Sunday, August 25, 2013

Generalist vs. Specialist

Years ago, I was conflicted when choosing my medical specialty. I had always imagined myself as a primary care physician, as a generalist, but none of the specialties that fit that description really resonated with me. Even when I finally chose Physical Medicine and Rehabilitation, I was drawn to it breadth. I felt that it's principal difference from the primary care specialties was philosophical, focusing on function instead of disease. Since starting practice, I have struggled to maintain that breadth. I want to remain a generalist within PM&R, though frequently I have been pushed to subspecialize. In my first job, I was shunted into caring for pelvic pain. In my current position, at various times I have found myself sucked into orthopedic rehabilitation, spinal cord injury medicine, musculoskeletal medicine, adult cerebral palsy care, and medical acupuncture. Recently, I have been delving into performing arts medicine. Through this all, I have struggled to maintain my identity as a general physiatrist.

 Early on in medical school, I heard a joke that went something like this, "A generalist is someone who knows less and less about more and more until he knows nothing about everything; a specialist is someone who knows more and more about less and less until he knows everything about nothing." The dangers of both approaches are evident in medicine. I have seen generalists who can only manage the most basic conditions and end up referring their patients to consultants for almost everything. I have also seen subspecialists so focused that they cannot or will not manage anything beyond the one disease or body part of their focus. Not all physicians fall under these characterization, but it is disturbing how much of medicine has shifted to such specialized care.

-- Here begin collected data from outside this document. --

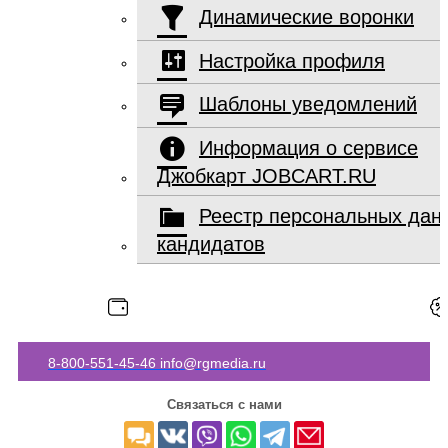
Динамические воронки
Настройка профиля
Шаблоны уведомлений
Информация о сервисе
Джобкарт JOBCART.RU
Реестр персональных дан
кандидатов
8-800-551-45-46
info@rgmedia.ru
Связаться с нами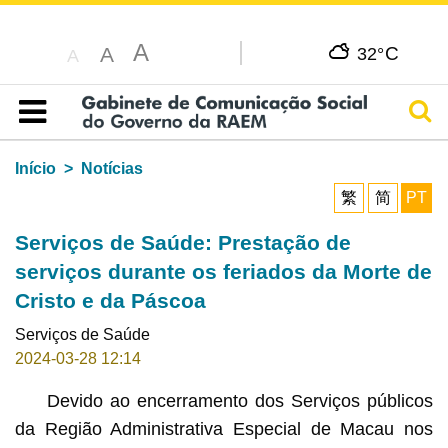
A
C
A
32°
A
Pesq
Índice
Início
Notícias
繁
简
PT
Serviços de Saúde: Prestação de
serviços durante os feriados da Morte de
Cristo e da Páscoa
Serviços de Saúde
2024-03-28 12:14
Devido ao encerramento dos Serviços públicos
da Região Administrativa Especial de Macau nos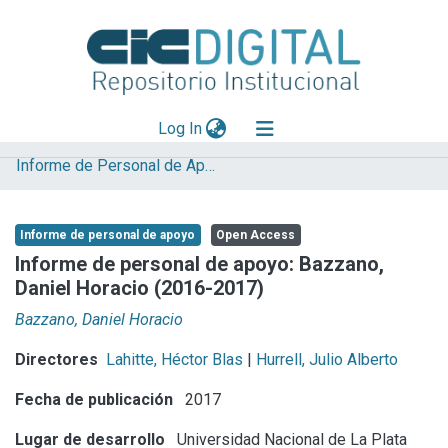
(current)
Log In
Informe de Personal de Apoyo
Explorar
Mas información
Informe de personal de apoyo
Open Access
Aportar material
Informe de personal de apoyo: Bazzano,
Daniel Horacio (2016-2017)
Statistics
Bazzano, Daniel Horacio
Directores
Lahitte, Héctor Blas
|
Hurrell, Julio Alberto
Fecha de publicación
2017
Lugar de desarrollo
Universidad Nacional de La Plata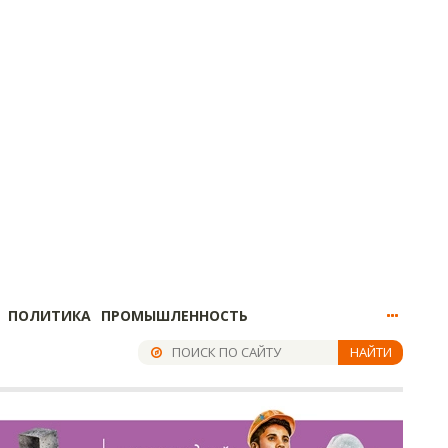
ПОЛИТИКА
ПРОМЫШЛЕННОСТЬ
НАЙТИ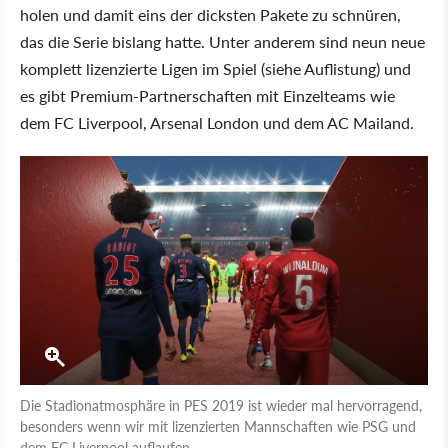
holen und damit eins der dicksten Pakete zu schnüren,
das die Serie bislang hatte. Unter anderem sind neun neue
komplett lizenzierte Ligen im Spiel (siehe Auflistung) und
es gibt Premium-Partnerschaften mit Einzelteams wie
dem FC Liverpool, Arsenal London und dem AC Mailand.
Die Stadionatmosphäre in PES 2019 ist wieder mal hervorragend,
besonders wenn wir mit lizenzierten Mannschaften wie PSG und
dem FC Liverpool auflaufen.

My experience thus far in design has been different, though admittedly I am not far enough into it to make sense of it yet. I did go into design with a strong opinion regarding specialization, beyond choosing the discipline of interior design. However, soon after entering the masters program, we were encouraged to start thinking about the specialization for our thesis work. Being a physician, I was naturally pushed towards healthcare design. However, I was surprised how much we needed to learn about graphic design, landscape design, experience design, and urban design. So as I was becoming broader in terms of other disciplines of design, I was becoming more focused within my chosen discipline.

I do not feel that being either generalized or specialized is necessarily better. In both medicine and design, there is room for both. There needs to be constant assessment and adjustment as to the balance between them.